POLACCA, ARIZ. — In the late 1990s, Michael Begay was a student in the Native American Composers Apprenticeship Program (NACAP), which teaches students to compose for string quartets at the Grand Canyon Music Festival.
Now, Begay is one of the teachers in the NACAP and spent the past week at Hopi High School.
“I was working with selected students in the music department at Hopi High composing music for the string quartet for Grand Canyon Music Festival Sept. 2 at the Shrine of the Ages at Grand Canyon Village,” he said.
The professional string quartet, Catalyst from New York, will perform the student pieces.
The seven Hopi High students working on composing pieces for Catalyst are Aiden Puhuyesva, Noelani Stanley, Ashlynn Nelson, Juwan Brown, Christina Shupla, Arika Morningstar and Hailey Cardell.
Begay said the students responded positively.
“They knew the time frame so they were disciplined,” he said. “Their ideas came across nicely to the string quartet”.
Begay said one of the main goals was for each of the students to finish their composing piece.
“I’m happy with the seven students selected by the teacher,” he said. “It was the first time that any of them were composing for a string quartet.”
Begay said in order to be selected, the students had to understand some music theory. He also taught them harmonization arrangement, chord voicing and alternate chord voice, which refers to critical thinking of where to place notes.
He said composing for a string quartet is one of the hardest forms of chamber music.
“Many professional composers are afraid of composing for a string quartet because in the string quartet there is no place to hide. Every note, chord and melodic line must be right. Every detail is under the magnifying glass. It’s challenging to get the right notes and chords,” he said.
Catalyst will give a brief concert for the students at Hopi High around lunchtime Aug. 29 at the high school.
“The Hopi High students will work with Catalyst to work out the kinks,” he said.
Begay said each of the Hopi High music students are unique.
He said Morningstar worked with a cool Japanese theme and Hailey Cardell sang along with her piece and made a piano composition into a string quartet composition. Brown wants to study music after high school.
Begay said he enjoyed working with Hopi High music teacher Thomas Irwin because they would spin-off ideas together.
“Irwin is really fun. I would like to work with him again,” Begay said. “He’s well versed and that comes across to his students.”

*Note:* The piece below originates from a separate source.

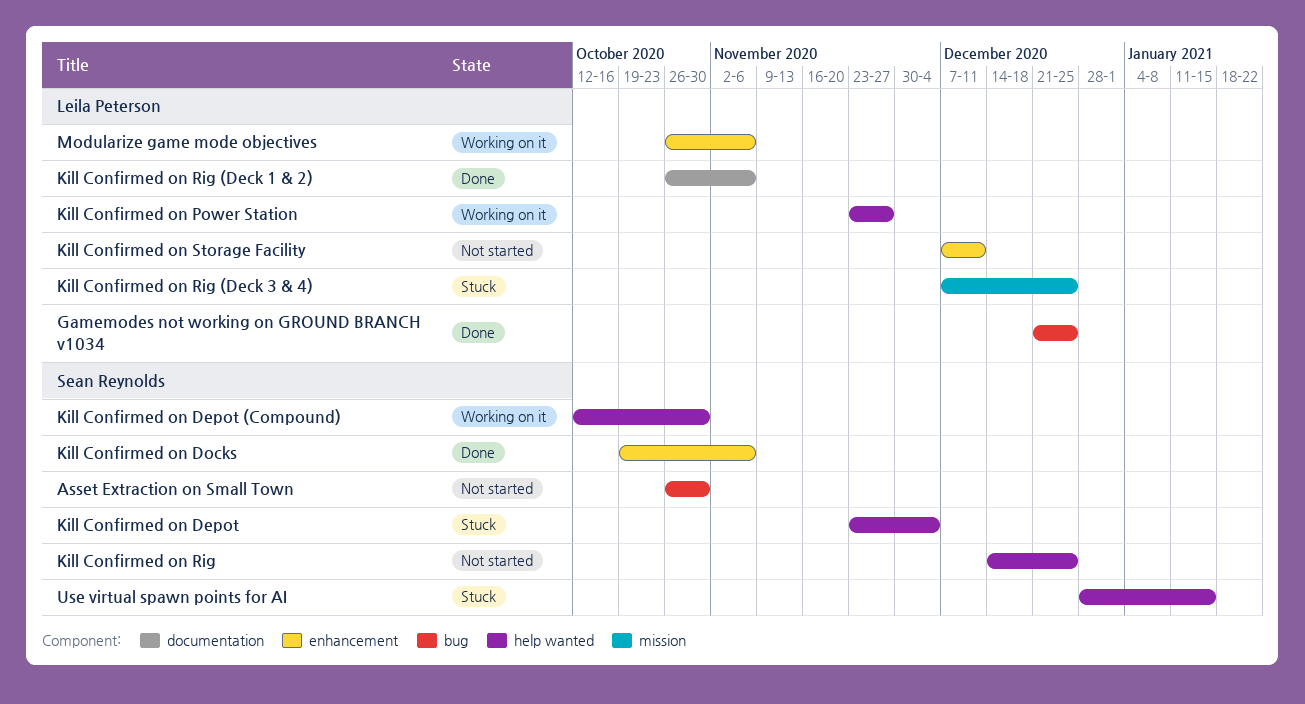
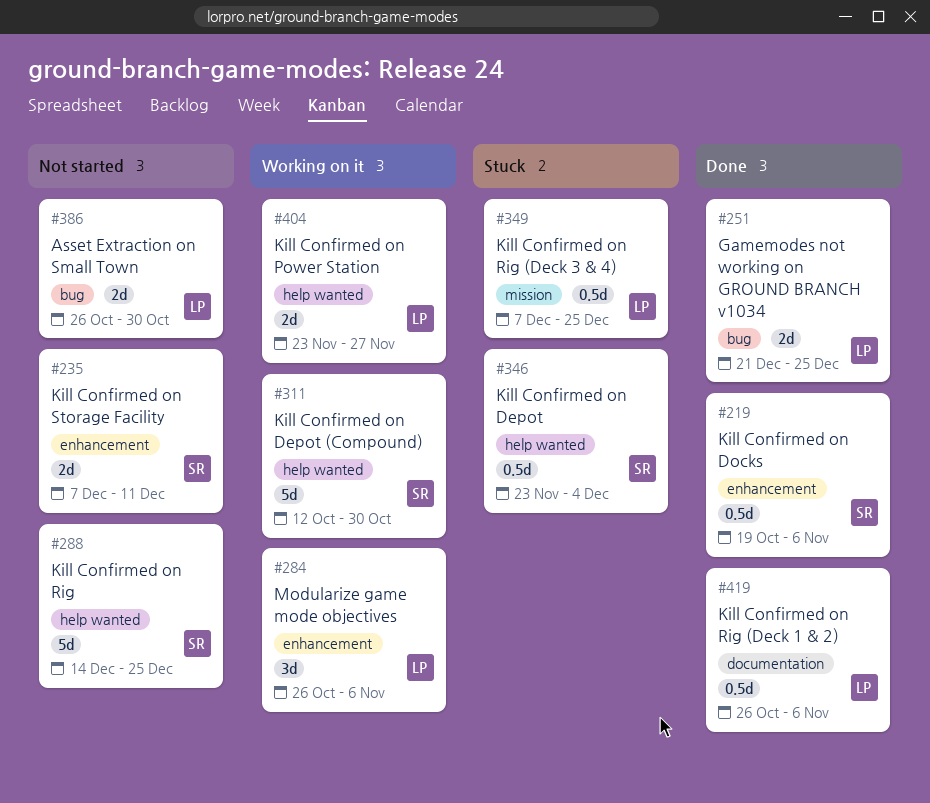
Asset Extraction on Small Town, owner: Sean Reynolds -> Leila Peterson
Kill Confirmed on Storage Facility, owner: Leila Peterson -> Sean Reynolds
Use virtual spawn points for AI: present -> none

Around 1998, when Begay was a sophomore at Greyhills High School in Tuba City, he became involved with NACAP. He moved from Phoenix to Tuba City at that time to attend Greyhills because of their classic guitar program only to find out that it had been eliminated. But Greyhills librarian J.R. Wooden, who often attended the Grand Canyon Music Festival, took Begay under his wing. Wooden introduced Begay to Claire Hoffman, executive director of the Grand Canyon Music Festival, and Mohican composer Brent Michael David.
“I was one of the original five students to compose a piece, and I did another one after I graduated,” he said.
Begay worked at KGHR radio station at Greyhills after he graduated, working on programming and production.
“I created music beds for public service announcements,” he said. “Then I became an assistant with the composers in the NACAP program. I wasn’t paid, but I would drive to all the different schools learning from them. I was relentless working with the composers.”
In 2008 he left Greyhills and started working with the school’s music program either through NACAP or on his own. Three weeks ago, he worked with the South Dakota Symphony Orchestra.
“I have to hunt for opportunities (to make money),” he said.
Begay has obtained jobs as a recording engineer for bands. He also works at a mastering studio in Albuquerque, which is the last process in putting CDs out.
“We do all different types of music. You may like it or dislike it, but you still need to make it sound good,” he said.
Begay, who lives in Tuba City, was impressed with the Hopi High music students.
“A lot of these students have a lot to say within themselves and it comes out through music. Sometimes words cannot express what the music can,” he said. “I can’t wait to come back and see them as composers.”